The people most convinced they “have an eye” are, as a rule, the ones losing the most. Behavioral economics has shown this directly. Losing continuously doesn’t dissolve the feeling of “I can see it.”

Why the brain feels it

People overestimate their own judgment. Past accidental wins reinforce the sense of “I have an edge.” The brain remembers the hits and forgets the misses.

That feeling then drives the next bet.

How to break it

Write out, honestly, your last month’s or last year’s wins and losses. “On this date, won X; on that date, lost Y.” All of them.

Almost everyone ends up deeply negative. The “I have an edge” feeling conflicts with the numbers on the page. The conflict weakens the feeling.


Three distortions at once

The three don’t run independently. They run together in the same moment.

Look back at the opening scene:

  • “I’ve been on this machine this long, a hit has to be coming” → gambler’s fallacy
  • “If I quit now, I lock in a $300 loss” → sunk cost
  • “This machine’s been tight all day, it’s due” → illusion of control + gambler’s fallacy

All three are firing simultaneously in your head. One by itself is easy to catch. Three at once produce a strong sense that “my judgment is right.”

Knowing the three gives you more chances to catch “hey, all three distortions are running right now.” When you catch it, there’s a moment of space to choose differently.


How to notice them

Watch your own lines

“The next one is coming.” “Can’t walk away now.” “I know what I’m doing.” When these start running in your head, that’s the sign.

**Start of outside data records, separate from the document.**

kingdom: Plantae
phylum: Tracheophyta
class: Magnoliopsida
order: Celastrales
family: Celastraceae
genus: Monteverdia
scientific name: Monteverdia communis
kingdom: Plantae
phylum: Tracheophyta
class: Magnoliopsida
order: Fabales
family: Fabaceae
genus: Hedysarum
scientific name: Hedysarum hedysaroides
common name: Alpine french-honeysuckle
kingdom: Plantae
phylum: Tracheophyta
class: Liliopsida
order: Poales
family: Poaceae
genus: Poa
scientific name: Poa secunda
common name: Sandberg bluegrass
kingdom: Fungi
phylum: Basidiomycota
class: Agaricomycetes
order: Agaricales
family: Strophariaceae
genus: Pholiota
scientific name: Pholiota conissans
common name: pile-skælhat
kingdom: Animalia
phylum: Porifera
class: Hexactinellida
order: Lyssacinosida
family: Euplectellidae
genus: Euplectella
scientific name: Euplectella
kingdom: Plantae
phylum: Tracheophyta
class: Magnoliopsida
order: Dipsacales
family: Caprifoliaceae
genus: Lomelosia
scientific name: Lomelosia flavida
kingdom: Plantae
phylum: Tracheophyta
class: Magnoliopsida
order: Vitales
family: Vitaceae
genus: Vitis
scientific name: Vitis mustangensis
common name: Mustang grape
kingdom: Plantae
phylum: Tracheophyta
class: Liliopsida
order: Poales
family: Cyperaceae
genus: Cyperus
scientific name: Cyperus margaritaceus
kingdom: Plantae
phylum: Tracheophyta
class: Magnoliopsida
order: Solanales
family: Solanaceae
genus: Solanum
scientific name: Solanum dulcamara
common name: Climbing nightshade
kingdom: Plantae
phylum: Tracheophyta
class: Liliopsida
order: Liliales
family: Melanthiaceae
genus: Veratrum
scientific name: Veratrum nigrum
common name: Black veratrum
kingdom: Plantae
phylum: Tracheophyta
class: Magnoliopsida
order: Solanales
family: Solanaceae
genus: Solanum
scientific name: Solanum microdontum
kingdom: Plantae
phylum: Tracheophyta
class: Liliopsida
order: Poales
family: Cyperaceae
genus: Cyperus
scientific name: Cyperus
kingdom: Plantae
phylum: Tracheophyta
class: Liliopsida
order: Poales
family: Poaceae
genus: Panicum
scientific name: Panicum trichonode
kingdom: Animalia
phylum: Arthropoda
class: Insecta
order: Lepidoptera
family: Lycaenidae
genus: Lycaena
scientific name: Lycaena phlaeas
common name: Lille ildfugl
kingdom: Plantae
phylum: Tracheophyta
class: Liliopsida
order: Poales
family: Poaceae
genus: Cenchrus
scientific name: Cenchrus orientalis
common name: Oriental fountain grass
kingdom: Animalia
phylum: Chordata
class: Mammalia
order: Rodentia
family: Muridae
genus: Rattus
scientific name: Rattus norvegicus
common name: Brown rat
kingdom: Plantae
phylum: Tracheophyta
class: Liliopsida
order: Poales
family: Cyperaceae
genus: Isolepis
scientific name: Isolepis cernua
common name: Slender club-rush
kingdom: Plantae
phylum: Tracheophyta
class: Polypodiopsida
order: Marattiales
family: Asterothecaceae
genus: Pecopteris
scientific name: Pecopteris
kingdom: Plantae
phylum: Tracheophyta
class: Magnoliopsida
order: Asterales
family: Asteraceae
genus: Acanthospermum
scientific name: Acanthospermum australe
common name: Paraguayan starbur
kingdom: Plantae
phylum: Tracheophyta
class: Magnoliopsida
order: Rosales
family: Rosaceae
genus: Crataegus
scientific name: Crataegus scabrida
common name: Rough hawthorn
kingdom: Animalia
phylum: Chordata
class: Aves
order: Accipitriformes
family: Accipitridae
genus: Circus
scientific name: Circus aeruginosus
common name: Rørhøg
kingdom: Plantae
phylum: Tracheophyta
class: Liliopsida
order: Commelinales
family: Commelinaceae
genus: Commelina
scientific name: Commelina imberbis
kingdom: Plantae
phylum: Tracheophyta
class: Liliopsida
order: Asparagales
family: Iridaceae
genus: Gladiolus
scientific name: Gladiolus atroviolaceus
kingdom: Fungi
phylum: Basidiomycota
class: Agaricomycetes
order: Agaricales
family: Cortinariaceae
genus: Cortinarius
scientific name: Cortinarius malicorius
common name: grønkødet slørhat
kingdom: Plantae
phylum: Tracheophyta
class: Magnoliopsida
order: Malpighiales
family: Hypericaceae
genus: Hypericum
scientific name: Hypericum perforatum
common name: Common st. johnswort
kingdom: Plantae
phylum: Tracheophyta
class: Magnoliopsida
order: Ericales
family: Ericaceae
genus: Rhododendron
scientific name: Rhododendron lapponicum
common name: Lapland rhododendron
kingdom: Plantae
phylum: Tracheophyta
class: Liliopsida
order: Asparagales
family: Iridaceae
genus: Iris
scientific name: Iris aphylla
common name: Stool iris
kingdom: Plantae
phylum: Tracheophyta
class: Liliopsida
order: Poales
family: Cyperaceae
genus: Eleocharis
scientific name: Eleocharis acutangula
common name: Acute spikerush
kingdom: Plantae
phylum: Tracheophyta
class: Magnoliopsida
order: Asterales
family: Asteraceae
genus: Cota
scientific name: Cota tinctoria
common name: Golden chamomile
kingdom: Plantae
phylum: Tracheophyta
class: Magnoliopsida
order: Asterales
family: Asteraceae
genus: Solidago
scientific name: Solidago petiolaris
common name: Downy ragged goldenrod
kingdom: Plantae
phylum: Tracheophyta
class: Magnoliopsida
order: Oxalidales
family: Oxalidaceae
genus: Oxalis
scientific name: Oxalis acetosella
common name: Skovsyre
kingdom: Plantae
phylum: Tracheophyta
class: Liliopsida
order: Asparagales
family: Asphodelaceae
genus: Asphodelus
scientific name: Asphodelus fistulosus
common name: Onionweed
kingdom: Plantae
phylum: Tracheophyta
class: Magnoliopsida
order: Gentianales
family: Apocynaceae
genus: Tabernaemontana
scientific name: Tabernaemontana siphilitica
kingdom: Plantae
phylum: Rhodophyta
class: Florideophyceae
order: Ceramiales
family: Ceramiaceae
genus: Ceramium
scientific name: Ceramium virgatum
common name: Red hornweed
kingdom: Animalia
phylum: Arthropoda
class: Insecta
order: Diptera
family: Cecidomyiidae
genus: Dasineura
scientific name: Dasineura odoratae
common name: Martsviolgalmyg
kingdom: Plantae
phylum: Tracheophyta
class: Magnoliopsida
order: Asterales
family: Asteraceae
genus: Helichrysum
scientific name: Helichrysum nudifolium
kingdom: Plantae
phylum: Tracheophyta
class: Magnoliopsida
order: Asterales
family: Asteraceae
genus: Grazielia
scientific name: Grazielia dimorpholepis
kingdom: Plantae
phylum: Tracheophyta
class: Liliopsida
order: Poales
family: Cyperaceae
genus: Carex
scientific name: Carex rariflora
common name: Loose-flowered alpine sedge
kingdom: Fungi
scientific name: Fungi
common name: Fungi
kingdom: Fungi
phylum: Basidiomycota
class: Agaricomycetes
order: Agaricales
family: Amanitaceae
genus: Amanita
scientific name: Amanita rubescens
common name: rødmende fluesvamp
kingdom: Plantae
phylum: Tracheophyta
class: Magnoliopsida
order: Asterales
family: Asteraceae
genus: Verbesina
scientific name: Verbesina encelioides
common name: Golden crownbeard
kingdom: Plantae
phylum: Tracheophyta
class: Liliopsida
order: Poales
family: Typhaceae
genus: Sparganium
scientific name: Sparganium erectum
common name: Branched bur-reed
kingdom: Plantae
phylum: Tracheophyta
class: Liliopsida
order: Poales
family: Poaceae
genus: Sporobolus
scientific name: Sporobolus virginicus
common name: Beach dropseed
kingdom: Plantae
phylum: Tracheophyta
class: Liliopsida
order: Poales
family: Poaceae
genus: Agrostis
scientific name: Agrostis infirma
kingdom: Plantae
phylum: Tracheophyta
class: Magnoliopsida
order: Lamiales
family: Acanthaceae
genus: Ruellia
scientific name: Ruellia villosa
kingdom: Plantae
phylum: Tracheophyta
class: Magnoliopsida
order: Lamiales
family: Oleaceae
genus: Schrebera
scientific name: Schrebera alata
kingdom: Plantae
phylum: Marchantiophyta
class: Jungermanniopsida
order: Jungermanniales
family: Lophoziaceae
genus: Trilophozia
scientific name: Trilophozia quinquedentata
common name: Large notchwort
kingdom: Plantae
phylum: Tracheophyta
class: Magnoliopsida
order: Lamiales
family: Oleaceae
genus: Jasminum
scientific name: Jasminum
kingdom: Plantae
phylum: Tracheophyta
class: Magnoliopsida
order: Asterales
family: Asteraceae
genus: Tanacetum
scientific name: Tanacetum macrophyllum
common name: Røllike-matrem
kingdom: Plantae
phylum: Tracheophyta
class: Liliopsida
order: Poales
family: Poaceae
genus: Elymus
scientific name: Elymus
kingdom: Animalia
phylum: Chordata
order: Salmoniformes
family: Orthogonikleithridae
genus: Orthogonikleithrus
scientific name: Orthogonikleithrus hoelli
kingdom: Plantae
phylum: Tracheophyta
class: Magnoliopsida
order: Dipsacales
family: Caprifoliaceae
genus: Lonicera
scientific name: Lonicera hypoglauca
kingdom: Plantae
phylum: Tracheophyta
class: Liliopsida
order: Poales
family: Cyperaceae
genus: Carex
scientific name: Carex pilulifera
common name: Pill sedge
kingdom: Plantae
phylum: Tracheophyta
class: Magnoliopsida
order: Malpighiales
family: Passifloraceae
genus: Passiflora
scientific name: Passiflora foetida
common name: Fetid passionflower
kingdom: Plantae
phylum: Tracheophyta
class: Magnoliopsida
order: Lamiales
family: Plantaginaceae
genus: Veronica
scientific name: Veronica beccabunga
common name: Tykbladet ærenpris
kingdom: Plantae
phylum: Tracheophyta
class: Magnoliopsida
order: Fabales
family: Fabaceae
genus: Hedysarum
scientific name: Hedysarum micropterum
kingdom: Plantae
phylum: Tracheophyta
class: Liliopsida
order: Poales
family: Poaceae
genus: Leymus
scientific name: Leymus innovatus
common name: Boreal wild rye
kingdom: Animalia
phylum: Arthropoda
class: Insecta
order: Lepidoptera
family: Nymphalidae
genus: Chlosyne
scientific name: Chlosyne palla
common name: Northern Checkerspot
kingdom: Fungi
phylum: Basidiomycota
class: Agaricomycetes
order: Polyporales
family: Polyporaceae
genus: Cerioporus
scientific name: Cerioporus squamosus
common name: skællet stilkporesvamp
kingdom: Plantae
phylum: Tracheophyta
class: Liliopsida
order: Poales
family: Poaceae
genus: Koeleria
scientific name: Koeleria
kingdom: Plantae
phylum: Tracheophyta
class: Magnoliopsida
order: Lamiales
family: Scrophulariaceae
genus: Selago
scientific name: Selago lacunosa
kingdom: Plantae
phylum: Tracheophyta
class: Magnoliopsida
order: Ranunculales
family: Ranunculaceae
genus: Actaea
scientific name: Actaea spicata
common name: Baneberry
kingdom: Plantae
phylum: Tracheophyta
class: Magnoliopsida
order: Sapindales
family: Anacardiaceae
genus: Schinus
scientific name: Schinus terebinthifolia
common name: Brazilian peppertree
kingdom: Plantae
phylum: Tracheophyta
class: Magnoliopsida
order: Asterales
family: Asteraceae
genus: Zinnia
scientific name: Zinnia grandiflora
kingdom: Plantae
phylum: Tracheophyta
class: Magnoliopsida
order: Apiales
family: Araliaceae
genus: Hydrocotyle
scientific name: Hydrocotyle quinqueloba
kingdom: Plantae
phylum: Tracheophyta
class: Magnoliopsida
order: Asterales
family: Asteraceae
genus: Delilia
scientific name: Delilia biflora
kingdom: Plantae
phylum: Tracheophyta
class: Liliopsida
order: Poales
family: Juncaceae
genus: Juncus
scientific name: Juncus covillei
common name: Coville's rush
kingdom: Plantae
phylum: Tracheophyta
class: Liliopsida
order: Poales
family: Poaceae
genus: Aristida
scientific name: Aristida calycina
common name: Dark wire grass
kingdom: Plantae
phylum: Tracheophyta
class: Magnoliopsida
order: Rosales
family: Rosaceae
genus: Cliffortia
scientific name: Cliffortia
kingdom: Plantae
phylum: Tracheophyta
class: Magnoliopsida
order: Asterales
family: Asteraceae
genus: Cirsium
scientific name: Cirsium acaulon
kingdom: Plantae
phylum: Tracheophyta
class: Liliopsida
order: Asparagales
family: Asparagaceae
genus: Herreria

On a calm day, write down five “distortion lines” you tend to say. When one of them shows up at the machine, you can flag it: “oh, that’s the distortion.”

Put them on paper

In your head, a distortion feels true. On paper, it objectifies.

Write “I’ve been losing so it’s due.” Then write next to it: “is this a fact?” It becomes easier to see that it isn’t.

Borrow an outside view

“If a friend were in this exact situation, saying this exact thing, what would I tell them?” With a friend, you’d say it calmly. “That doesn’t add up.” Point that same calm view at yourself.

References
  • Ladouceur, R., & Walker, M. (1996). A cognitive perspective on gambling. In P.M. Salkovskis (Ed.), Trends in Cognitive and Behavioural Therapies (pp. 89-120). Wiley.
  • Tversky, A., & Kahneman, D. (1971). Belief in the law of small numbers. Psychological Bulletin, 76(2), 105-110.
  • Kahneman, D. (2011). Thinking, Fast and Slow. Farrar, Straus and Giroux.
  • Arkes, H.R., & Blumer, C. (1985). The psychology of sunk cost. Organizational Behavior and Human Decision Processes, 35(1), 124-140.
  • Thaler, R.H. (1999). Mental accounting matters. Journal of Behavioral Decision Making, 12(3), 183-206.
  • Toplak, M.E., Liu, E., MacPherson, R., Toneatto, T., & Stanovich, K.E. (2007). The reasoning skills and thinking dispositions of problem gamblers: A dual-process taxonomy. Journal of Behavioral Decision Making, 20(2), 103-124.
  • Goodie, A.S. (2005). The role of perceived control and overconfidence in pathological gambling. Journal of Gambling Studies, 21(4), 481-502.